Charles Alleyn se rappelle encore la première fois qu’il a eu l’idée de reproduire le Galopant, l’emblématique carrousel de La Ronde fabriqué en Belgique en 1885. C’était à l’Exposition universelle de New York en 1964. Aujourd’hui, l’artiste (modeste) souhaite voir la pièce de patrimoine dont il a réalisé une miniature être conservée.

Jusqu’à minuit la veille de sa rencontre avec La Presse, l’homme de 81 ans a nettoyé ses cinq reproductions de carrousels exposées dans son petit logement d’une résidence privée pour personnes âgées où il vit à Outremont. Une d’entre elles est facilement reconnaissable : le Galopant de La Ronde.

^^^^^^^^^^^^^^^^

Série d'exercices:
1. D'après l'article sur le carrousel Galopant, dans quel pays et en quelle année ce manège a-t-il été fabriqué ?
2. Poursuivez l'article sur le carrousel Galopant à partir de sa dernière phrase.
Les données ci-dessous n'ont aucun lien avec l'article sur le carrousel Galopant.

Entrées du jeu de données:
^^^^^^^^^^^^^^^^

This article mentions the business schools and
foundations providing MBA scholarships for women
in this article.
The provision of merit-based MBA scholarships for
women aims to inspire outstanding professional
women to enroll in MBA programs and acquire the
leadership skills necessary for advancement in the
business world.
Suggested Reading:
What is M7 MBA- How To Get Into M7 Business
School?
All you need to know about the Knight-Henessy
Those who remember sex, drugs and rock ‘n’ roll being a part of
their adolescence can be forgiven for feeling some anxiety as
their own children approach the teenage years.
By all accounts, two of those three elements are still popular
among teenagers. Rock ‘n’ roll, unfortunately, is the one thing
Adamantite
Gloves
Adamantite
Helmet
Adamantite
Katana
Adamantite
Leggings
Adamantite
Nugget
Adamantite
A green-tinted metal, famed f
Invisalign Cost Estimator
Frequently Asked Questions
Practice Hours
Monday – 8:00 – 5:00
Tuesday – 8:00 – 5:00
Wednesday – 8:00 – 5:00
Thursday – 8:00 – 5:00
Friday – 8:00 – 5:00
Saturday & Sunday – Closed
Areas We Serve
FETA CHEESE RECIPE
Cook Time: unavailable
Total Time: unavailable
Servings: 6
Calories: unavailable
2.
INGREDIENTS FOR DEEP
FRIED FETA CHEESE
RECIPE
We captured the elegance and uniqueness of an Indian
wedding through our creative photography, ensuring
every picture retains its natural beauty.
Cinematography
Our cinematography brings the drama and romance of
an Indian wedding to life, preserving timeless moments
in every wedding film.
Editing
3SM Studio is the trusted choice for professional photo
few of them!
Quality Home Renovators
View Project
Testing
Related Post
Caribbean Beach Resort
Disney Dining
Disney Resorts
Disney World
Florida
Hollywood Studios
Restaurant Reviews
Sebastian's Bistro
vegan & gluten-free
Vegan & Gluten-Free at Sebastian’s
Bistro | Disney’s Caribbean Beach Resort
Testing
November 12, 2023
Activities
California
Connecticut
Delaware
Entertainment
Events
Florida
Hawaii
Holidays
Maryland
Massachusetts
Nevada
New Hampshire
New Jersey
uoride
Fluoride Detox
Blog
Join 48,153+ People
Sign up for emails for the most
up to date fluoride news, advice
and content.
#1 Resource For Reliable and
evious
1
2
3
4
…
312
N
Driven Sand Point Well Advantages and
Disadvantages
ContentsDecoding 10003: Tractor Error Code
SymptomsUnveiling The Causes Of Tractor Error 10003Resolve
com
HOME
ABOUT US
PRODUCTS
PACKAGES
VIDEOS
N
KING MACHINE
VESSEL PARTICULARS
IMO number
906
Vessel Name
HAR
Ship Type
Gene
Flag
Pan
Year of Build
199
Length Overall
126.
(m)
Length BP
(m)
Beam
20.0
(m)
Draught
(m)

^^^^^^^^^^^^^^^^

Corrigé détaillé:
1. En Belgique, en 1885.

2.
« Tu ne peux pas dire que ce n’est pas beau ! », lance Charles Alleyn, le sourire aux lèvres, lorsqu’on lui demande d’où vient son intérêt particulier pour les carrousels.

De son lit, l’homme qui a des problèmes de mobilité n’a qu’à peser sur une télécommande pour faire tourner le carrousel, allumer ses lumières et en faire jouer la musique. « Un carrousel, c’est un non-sens. C’est beau à regarder, mais c’est plate à embarquer », dit en rigolant Charles Alleyn.

  • Charles Alleyn, dessinateur industriel retraité, a réalisé cinq reproductions de carrousels, dont une du Galopant de La Ronde.

    PHOTO ALAIN ROBERGE, LA PRESSE

    Charles Alleyn, dessinateur industriel retraité, a réalisé cinq reproductions de carrousels, dont une du Galopant de La Ronde.

  • Charles Alleyn a reproduit le Galopant, le carrousel de La Ronde, qui est hors service cet été.

    PHOTO ALAIN ROBERGE, LA PRESSE

    Charles Alleyn a reproduit le Galopant, le carrousel de La Ronde, qui est hors service cet été.

  • Charles Alleyn expose ses cinq reproductions de carrousels dans son logement.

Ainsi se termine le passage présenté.